#### Electronics engineering source data:

═══

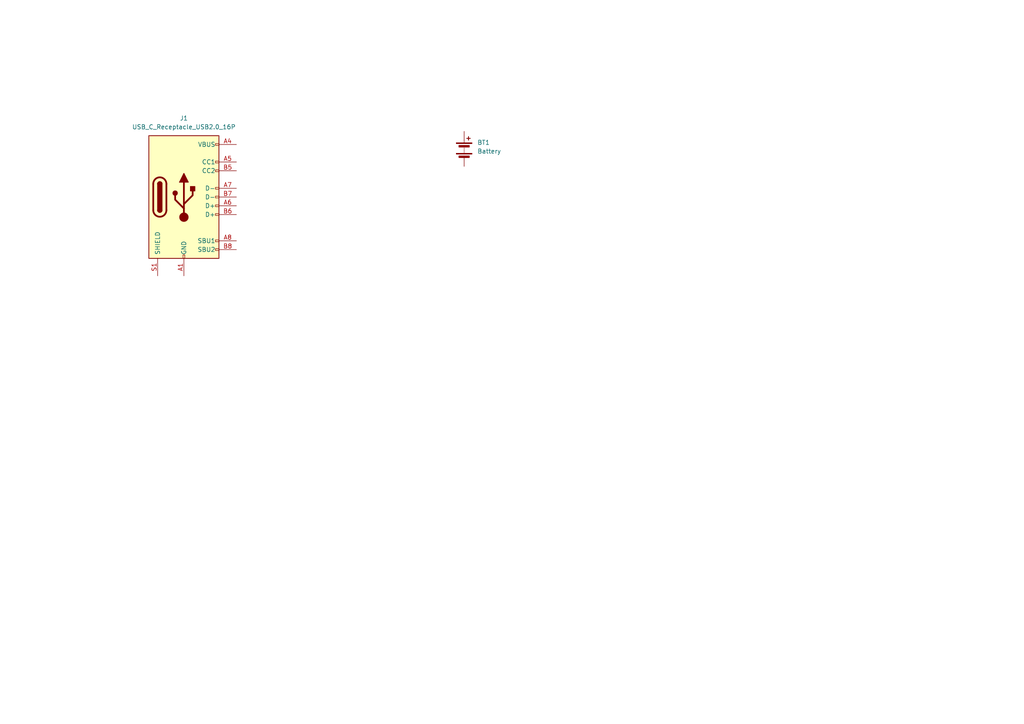
<source format=kicad_sch>
(kicad_sch
	(version 20231120)
	(generator "eeschema")
	(generator_version "8.0")
	(uuid "e280e339-0c16-4bb6-9e55-724a7e9fa02a")
	(paper "A4")
	
	(symbol
		(lib_id "Connector:USB_C_Receptacle_USB2.0_16P")
		(at 53.34 57.15 0)
		(unit 1)
		(exclude_from_sim no)
		(in_bom yes)
		(on_board yes)
		(dnp no)
		(fields_autoplaced yes)
		(uuid "123cf411-b22c-4d17-b2bb-0a492d833ec0")
		(property "Reference" "J1"
			(at 53.34 34.29 0)
			(effects
				(font
					(size 1.27 1.27)
				)
			)
		)
		(property "Value" "USB_C_Receptacle_USB2.0_16P"
			(at 53.34 36.83 0)
			(effects
				(font
					(size 1.27 1.27)
				)
			)
		)
		(property "Footprint" "Connector_USB:USB_C_Receptacle_GCT_USB4105-xx-A_16P_TopMnt_Horizontal"
			(at 57.15 57.15 0)
			(effects
				(font
					(size 1.27 1.27)
				)
				(hide yes)
			)
		)
		(property "Datasheet" "https://www.usb.org/sites/default/files/documents/usb_type-c.zip"
			(at 57.15 57.15 0)
			(effects
				(font
					(size 1.27 1.27)
				)
				(hide yes)
			)
		)
		(property "Description" "USB 2.0-only 16P Type-C Receptacle connector"
			(at 53.34 57.15 0)
			(effects
				(font
					(size 1.27 1.27)
				)
				(hide yes)
			)
		)
		(pin "A12"
			(uuid "867614eb-6cc5-4658-91f3-22f75f0f5f38")
		)
		(pin "A1"
			(uuid "9490a81f-503e-4c09-9b4f-3710f85b8234")
		)
		(pin "A4"
			(uuid "e9b6fb77-134f-4022-99a1-10646778a48a")
		)
		(pin "B6"
			(uuid "83d1908b-2d6d-43ad-b637-a81f6ff15ff3")
		)
		(pin "A5"
			(uuid "b52f3bdf-4614-448f-bf92-1f88db0a830d")
		)
		(pin "A6"
			(uuid "351248e1-6ade-4e87-a644-b105ae35884d")
		)
		(pin "A9"
			(uuid "b2f5ce2c-194c-44eb-8ab2-9870d50ecd75")
		)
		(pin "B8"
			(uuid "c2380792-68c0-45ae-8470-4f1bcc8dda97")
		)
		(pin "B1"
			(uuid "6e08c2d1-848d-48be-9295-f2fb1f95d1ac")
		)
		(pin "B5"
			(uuid "1db6c40b-7b01-4a3f-a593-2586ee0548b1")
		)
		(pin "B12"
			(uuid "c27820d1-bcc7-4d84-b765-7e9f3487c67c")
		)
		(pin "B4"
			(uuid "ae0bf529-c4c6-4d14-92c4-316b8c99ca2e")
		)
		(pin "S1"
			(uuid "03625a27-b647-472e-a9e7-fe2f5cad2d9d")
		)
		(pin "A7"
			(uuid "284a1ce8-37dd-4acf-8255-d6007fcc3f1c")
		)
		(pin "B9"
			(uuid "23aa12f6-783d-4eef-8fa0-b9ea95bda7a4")
		)
		(pin "A8"
			(uuid "23ad0de7-dc92-4c36-befb-dc20d70fd506")
		)
		(pin "B7"
			(uuid "15717430-62ec-46a3-89d7-a97c7d6d8ed8")
		)
		(instances
			(project ""
				(path "/88abd3ac-3560-486a-811e-4281250949a6/539e86c3-bdc2-41bd-b0db-24550b06f876"
					(reference "J1")
					(unit 1)
				)
			)
		)
	)
	(symbol
		(lib_id "Device:Battery")
		(at 134.62 43.18 0)
		(unit 1)
		(exclude_from_sim no)
		(in_bom yes)
		(on_board yes)
		(dnp no)
		(fields_autoplaced yes)
		(uuid "1a4bbe9d-6b28-4f35-b015-5c22d8e5c793")
		(property "Reference" "BT1"
			(at 138.43 41.3384 0)
			(effects
				(font
					(size 1.27 1.27)
				)
				(justify left)
			)
		)
		(property "Value" "Battery"
			(at 138.43 43.8784 0)
			(effects
				(font
					(size 1.27 1.27)
				)
				(justify left)
			)
		)
		(property "Footprint" "Connector_JST:JST_PH_S2B-PH-SM4-TB_1x02-1MP_P2.00mm_Horizontal"
			(at 134.62 41.656 90)
			(effects
				(font
					(size 1.27 1.27)
				)
				(hide yes)
			)
		)
		(property "Datasheet" "~"
			(at 134.62 41.656 90)
			(effects
				(font
					(size 1.27 1.27)
				)
				(hide yes)
			)
		)
		(property "Description" "Multiple-cell battery"
			(at 134.62 43.18 0)
			(effects
				(font
					(size 1.27 1.27)
				)
				(hide yes)
			)
		)
		(pin "1"
			(uuid "234cccfc-85b0-40a2-9dba-f7368c8290ce")
		)
		(pin "2"
			(uuid "a8039390-5696-4921-8f30-28ac42d50de4")
		)
		(instances
			(project ""
				(path "/88abd3ac-3560-486a-811e-4281250949a6/539e86c3-bdc2-41bd-b0db-24550b06f876"
					(reference "BT1")
					(unit 1)
				)
			)
		)
	)
)

</source>
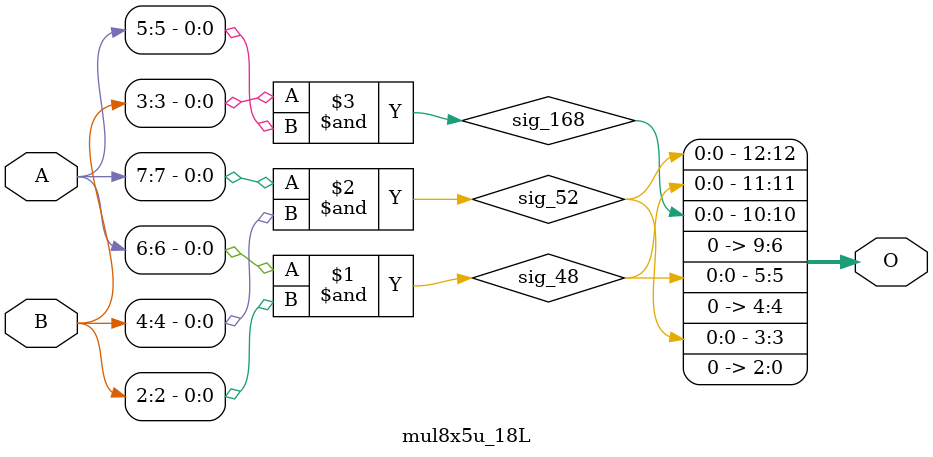
<source format=v>
/***
* This code is a part of EvoApproxLib library (ehw.fit.vutbr.cz/approxlib) distributed under The MIT License.
* When used, please cite the following article(s): V. Mrazek, L. Sekanina, Z. Vasicek "Libraries of Approximate Circuits: Automated Design and Application in CNN Accelerators" IEEE Journal on Emerging and Selected Topics in Circuits and Systems, Vol 10, No 4, 2020 
* This file contains a circuit from a sub-set of pareto optimal circuits with respect to the pwr and wce parameters
***/
// MAE% = 9.00 %
// MAE = 737 
// WCE% = 31.31 %
// WCE = 2565 
// WCRE% = 712.50 %
// EP% = 96.45 %
// MRE% = 70.86 %
// MSE = 911969 
// PDK45_PWR = 0.00089 mW
// PDK45_AREA = 7.0 um2
// PDK45_DELAY = 0.04 ns

module mul8x5u_18L (
    A,
    B,
    O
);

input [7:0] A;
input [4:0] B;
output [12:0] O;

wire sig_48,sig_52,sig_168;

assign sig_48 = A[6] & B[2];
assign sig_52 = A[7] & B[4];
assign sig_168 = B[3] & A[5];

assign O[12] = sig_52;
assign O[11] = sig_48;
assign O[10] = sig_168;
assign O[9] = 1'b0;
assign O[8] = 1'b0;
assign O[7] = 1'b0;
assign O[6] = 1'b0;
assign O[5] = sig_48;
assign O[4] = 1'b0;
assign O[3] = sig_52;
assign O[2] = 1'b0;
assign O[1] = 1'b0;
assign O[0] = 1'b0;

endmodule



</source>
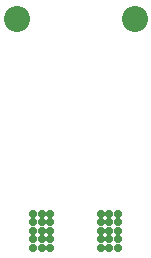
<source format=gts>
G04*
G04 #@! TF.GenerationSoftware,Altium Limited,Altium Designer,21.7.2 (23)*
G04*
G04 Layer_Color=8388736*
%FSLAX25Y25*%
%MOIN*%
G70*
G04*
G04 #@! TF.SameCoordinates,FE62E581-B11F-4354-8991-A981333A1506*
G04*
G04*
G04 #@! TF.FilePolarity,Negative*
G04*
G01*
G75*
%ADD10C,0.02769*%
%ADD11C,0.08674*%
D10*
X90303Y21606D02*
D03*
Y18803D02*
D03*
Y16000D02*
D03*
Y13197D02*
D03*
Y10394D02*
D03*
X87500Y21606D02*
D03*
Y18803D02*
D03*
Y16000D02*
D03*
Y13197D02*
D03*
Y10394D02*
D03*
X84697Y21606D02*
D03*
Y18803D02*
D03*
Y16000D02*
D03*
Y13197D02*
D03*
Y10394D02*
D03*
X67803Y21606D02*
D03*
Y18803D02*
D03*
Y16000D02*
D03*
Y13197D02*
D03*
Y10394D02*
D03*
X65000Y21606D02*
D03*
Y18803D02*
D03*
Y16000D02*
D03*
Y13197D02*
D03*
Y10394D02*
D03*
X62197Y21606D02*
D03*
Y18803D02*
D03*
Y16000D02*
D03*
Y13197D02*
D03*
Y10394D02*
D03*
D11*
X56634Y86634D02*
D03*
X96004D02*
D03*
M02*

</source>
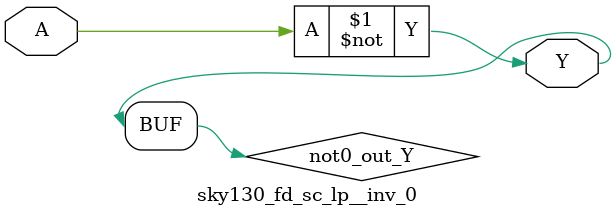
<source format=v>
/*
 * Copyright 2020 The SkyWater PDK Authors
 *
 * Licensed under the Apache License, Version 2.0 (the "License");
 * you may not use this file except in compliance with the License.
 * You may obtain a copy of the License at
 *
 *     https://www.apache.org/licenses/LICENSE-2.0
 *
 * Unless required by applicable law or agreed to in writing, software
 * distributed under the License is distributed on an "AS IS" BASIS,
 * WITHOUT WARRANTIES OR CONDITIONS OF ANY KIND, either express or implied.
 * See the License for the specific language governing permissions and
 * limitations under the License.
 *
 * SPDX-License-Identifier: Apache-2.0
*/


`ifndef SKY130_FD_SC_LP__INV_0_FUNCTIONAL_V
`define SKY130_FD_SC_LP__INV_0_FUNCTIONAL_V

/**
 * inv: Inverter.
 *
 * Verilog simulation functional model.
 */

`timescale 1ns / 1ps
`default_nettype none

`celldefine
module sky130_fd_sc_lp__inv_0 (
    Y,
    A
);

    // Module ports
    output Y;
    input  A;

    // Local signals
    wire not0_out_Y;

    //  Name  Output      Other arguments
    not not0 (not0_out_Y, A              );
    buf buf0 (Y         , not0_out_Y     );

endmodule
`endcelldefine

`default_nettype wire
`endif  // SKY130_FD_SC_LP__INV_0_FUNCTIONAL_V

</source>
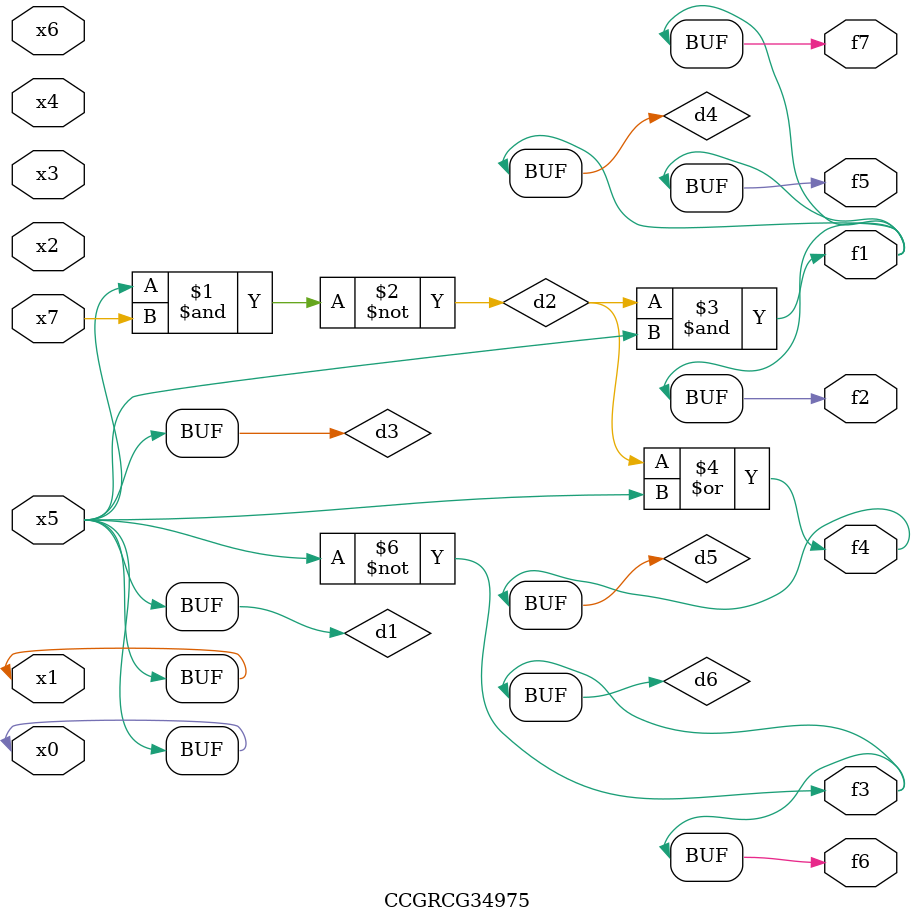
<source format=v>
module CCGRCG34975(
	input x0, x1, x2, x3, x4, x5, x6, x7,
	output f1, f2, f3, f4, f5, f6, f7
);

	wire d1, d2, d3, d4, d5, d6;

	buf (d1, x0, x5);
	nand (d2, x5, x7);
	buf (d3, x0, x1);
	and (d4, d2, d3);
	or (d5, d2, d3);
	nor (d6, d1, d3);
	assign f1 = d4;
	assign f2 = d4;
	assign f3 = d6;
	assign f4 = d5;
	assign f5 = d4;
	assign f6 = d6;
	assign f7 = d4;
endmodule

</source>
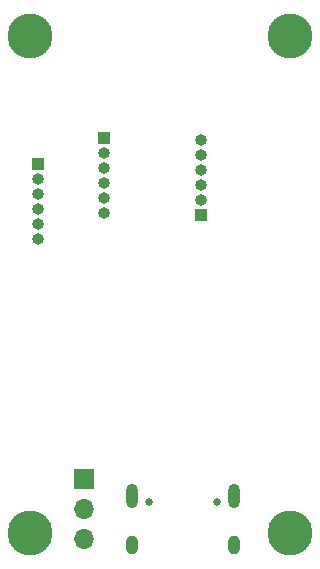
<source format=gbs>
%TF.GenerationSoftware,KiCad,Pcbnew,7.0.2-6a45011f42~172~ubuntu23.04.1*%
%TF.CreationDate,2023-05-23T16:12:19+02:00*%
%TF.ProjectId,pcb,7063622e-6b69-4636-9164-5f7063625858,rev?*%
%TF.SameCoordinates,Original*%
%TF.FileFunction,Soldermask,Bot*%
%TF.FilePolarity,Negative*%
%FSLAX46Y46*%
G04 Gerber Fmt 4.6, Leading zero omitted, Abs format (unit mm)*
G04 Created by KiCad (PCBNEW 7.0.2-6a45011f42~172~ubuntu23.04.1) date 2023-05-23 16:12:19*
%MOMM*%
%LPD*%
G01*
G04 APERTURE LIST*
%ADD10R,1.000000X1.000000*%
%ADD11O,1.000000X1.000000*%
%ADD12C,2.600000*%
%ADD13C,3.800000*%
%ADD14R,1.700000X1.700000*%
%ADD15O,1.700000X1.700000*%
%ADD16C,0.650000*%
%ADD17O,1.000000X1.600000*%
%ADD18O,1.000000X2.100000*%
G04 APERTURE END LIST*
D10*
%TO.C,IO*%
X63881000Y-55650000D03*
D11*
X63881000Y-56920000D03*
X63881000Y-58190000D03*
X63881000Y-59460000D03*
X63881000Y-60730000D03*
X63881000Y-62000000D03*
%TD*%
D12*
%TO.C,H2*%
X85250000Y-44750000D03*
D13*
X85250000Y-44750000D03*
%TD*%
D14*
%TO.C,D*%
X67818000Y-82296000D03*
D15*
X67818000Y-84836000D03*
X67818000Y-87376000D03*
%TD*%
D12*
%TO.C,H1*%
X63250000Y-44750000D03*
D13*
X63250000Y-44750000D03*
%TD*%
D12*
%TO.C,H3*%
X63246000Y-86868000D03*
D13*
X63246000Y-86868000D03*
%TD*%
D16*
%TO.C,J3*%
X73310000Y-84268000D03*
X79090000Y-84268000D03*
D17*
X80520000Y-87918000D03*
D18*
X80520000Y-83738000D03*
D17*
X71880000Y-87918000D03*
D18*
X71880000Y-83738000D03*
%TD*%
D12*
%TO.C,H4*%
X85217000Y-86868000D03*
D13*
X85217000Y-86868000D03*
%TD*%
D10*
%TO.C,IO*%
X69500000Y-53420000D03*
D11*
X69500000Y-54690000D03*
X69500000Y-55960000D03*
X69500000Y-57230000D03*
X69500000Y-58500000D03*
X69500000Y-59770000D03*
%TD*%
D10*
%TO.C,IO*%
X77724000Y-59944000D03*
D11*
X77724000Y-58674000D03*
X77724000Y-57404000D03*
X77724000Y-56134000D03*
X77724000Y-54864000D03*
X77724000Y-53594000D03*
%TD*%
M02*

</source>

═══

#### Directions:
Search the records for the word "Footprint" and copy every line where it occurs.

#### Task output:
		(property "Footprint" "Connector_USB:USB_C_Receptacle_GCT_USB4105-xx-A_16P_TopMnt_Horizontal"
		(property "Footprint" "Connector_JST:JST_PH_S2B-PH-SM4-TB_1x02-1MP_P2.00mm_Horizontal"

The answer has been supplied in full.